We turn into Shaftesbury Avenue and head for Seven Dials in Covent Garden, where he's meeting his sister for lunch. He's late. So why has the boy who broke his back falling off a roof chosen to surf a shield down battlements as a hero-elf and practice sword-swinging on a pirate ship? "I'm not an adrenaline junkie. People have this idea that I cruise cities looking for the next building to throw myself off. It's bollocks. I got it all out of my system in New Zealand. Johnny Depp's taught me to respect the stunt man. He said, 'Let them get injured. They're good at it.' And as for the wholesome action hero image I seem to have earned through The Rings...I'm working on that too."
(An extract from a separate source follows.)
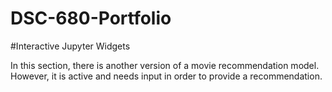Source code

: # DSC-680-Portfolio
#Interactive Jupyter Widgets

In this section, there is another version of a movie recommendation model.
However, it is active and needs input in order to provide a recommendation.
"I've had enough of being the cool-clean shaven elf; the cool wholesome pirate slayer. Do I want to be a pin-up? Do I just want to be a poster boy? No I fucking don't! People turn to me and ask, 'So you only do costume dramas now, do you?' I'm like 'fuck off'." Truth is, Orlando is in a place in the arc of his career where he's able to set the records straight, re-align the stars. Despite the big budget Troy, he sees his role as Paris as a real turnaround: from hero to anti-hero. Paris steals someone else's woman, starts a 10-year war: all good baddie stuff. Orlando is relishing being able to depict human weakness, naivety, cowardice. "There's this one scene we're shooting next week in Malta for Troy...I'm really anxious about it. I have to confront Menelaus (Helen of Troy's father played my Brendan Gleeson, last seen in Gangs of New York), scared and beaten. I'm standing in front of the woman I love, my father, my brothers, my entire country and I have to run away like a girl. I mean, how am I going to get away with any dignity?"

We reach the flags fluttering outside the plush hotel where he's based, a stone's throw from Covent Garden. His sister is there looking down at her watch. Dover sole on order. "I've kept her waiting. How am I going to pull this one off?" His sister, the citizens of Troy, London, Hollywood...they're all watching, time-keeping, pointing. How is he going to pull this one off? Well, he's a quick learner. Keep walking, OB. Smile. And just keep walking.